Break the cycle by following the EPA's recommended strategy for waste prevention and buying remanufactured, recycled furniture or refurbishing the stuff you've already got. Quality used or remanufactured office furniture isn't hard to come by and is usually cost effective, especially if you're a fan of name brands — Southern Office Systems, for instance, specializes in Steelcase Systems Furniture and says its offerings cost about a third less than buying brand new. Those looking to create the greenest of office environments, however, need to ask plenty of questions about the refurbishment process. Green Office Systems points out that it does not use volatile organic compounds in its remanufacturing process, so regardless of how the piece of new-to-you furniture started its life, the piece you're getting is environmentally sound.
Although putting a lot of forethought into furnishing plays a big part in determining its status as an environmentally friendly workplace, don't forget that day-to-day details such as recycling office paper make a big difference in how your company affects the environment. Even corporate America's got your back on making the day-to-day greening a little easier. Office Depot's Green Office site has everything from Hon's clean-indoor-air-certified steel bookcases to remanufactured toner ribbons for those who want to make a quick purchase in-store or online.

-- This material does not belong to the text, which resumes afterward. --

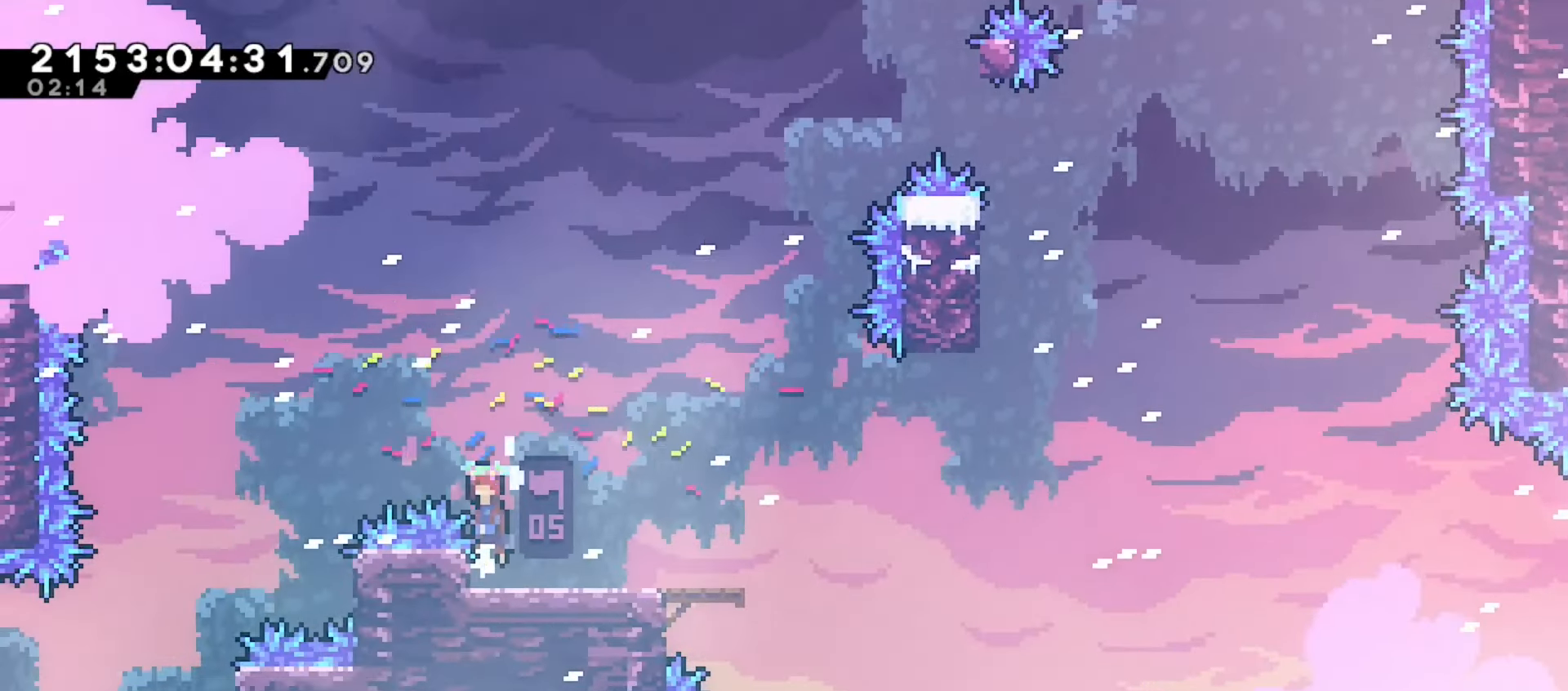
{"keys": ["grab", "jump", "left"], "events": [[133, "up", "up"]]}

Interiors matter most to your lungs and comfort, but if you're building from the ground up, the most environmentally responsible office practices begin with construction decisions. The gold standard for green construction (and interiors and existing buildings) is the U.S. Green Building Council's LEED certification. The program recognizes green construction techniques through a rating system that begins with certified status, buildings looking to go greener can get silver, gold and platinum (the highest) status as well. Think of it like elementary school for buildings: The best behaved get points that result in a better metallic star.
Those looking to gain certification must meet prerequisites and gain credits in each of six categories: sustainable sites, water efficiency, energy and atmosphere, materials and resources, indoor environmental quality, and innovation in design. Under sustainable sites, for instance, a prerequisite is preventing pollution in the construction process, but companies can choose whether they want to earn LEED credits through providing alternative transportation assistance, reducing light pollution, restoring habitat, or all three. Although each of these is designed to help maintain and improve the Earth through more environmentally responsible building practices, a byproduct of that is improved building efficiency, which ultimately reduces overhead. Case in point: By following LEED criteria in the development process of its Torrance, Calif., campus, Toyota saves about $400,000 a year in energy costs. LEED is a capitalist's best friend.
Those already ensconced in an office building also needn't build from the ground up to go green. LEED has special ratings systems for existing buildings, and here, too, substantial savings can exist. When the California EPA headquarters in Sacramento updated its building according to platinum LEED specifications, there was an initial investment of $500,000 for efficiency upgrades, but the outcome is an annual savings of $610,000.